Los futbolistas de la selección masculina de fútbol de Estados Unidos ganaban más dinero por clasificarse para el mundial que las futbolistas por ganarlo. Eso se acabó. La Federación de Fútbol estadounidense ha anunciado este miércoles sendos acuerdos laborales con las asociaciones de futbolistas de uno y otro sexo que implican que las selecciones masculina y femenina cobrarán lo mismo. Los convenios contemplan el reparto igualitario de ingresos por participación en partidos amistosos, competiciones oficiales, derechos televisivos, patrocinios y venta de entradas.

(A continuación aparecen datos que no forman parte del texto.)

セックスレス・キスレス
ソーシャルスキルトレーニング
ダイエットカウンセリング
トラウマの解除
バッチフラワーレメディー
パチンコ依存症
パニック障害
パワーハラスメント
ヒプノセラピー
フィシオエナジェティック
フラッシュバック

Una reclamación persistente
La disputa sobre la discriminación salarial de las futbolistas empezó en 2016 con una queja de cinco jugadoras de la selección ante la Comisión de Oportunidades e Igualdad en el Empleo de EE UU. A Megan Rapinoe, Alex Morgan, Carli Lloyd, Becky Sauerbrunn y Hope se les unieron otras 28 jugadoras, que denunciaron a la Federación por los mismos motivos en un tribunal de California. Las jugadoras señalaron que la Federación pagaba por partido a los hombres un mínimo de 5.000 dólares (4.400 euros), mientras que eso no sucedía con las mujeres, que solo cobraban si ganaban ante un equipo de entre la lista de los 10 primeros de la FIFA. Ahora se han establecido parámetros iguales para hombres y mujeres.
Con todo, la demanda fue desestimada por el juez en mayo de 2020. Las jugadoras recurrieron la sentencia y la Federación optó por un acuerdo amistoso. El pago de 24 millones de dólares de indemnización estaba condicionado a lograr acuerdos paritarios para el futuro. Para eso hacía falta además que los hombres aceptasen. Finalmente, con los acuerdos anunciados este miércoles, el pago de esa indemnización se desbloquea.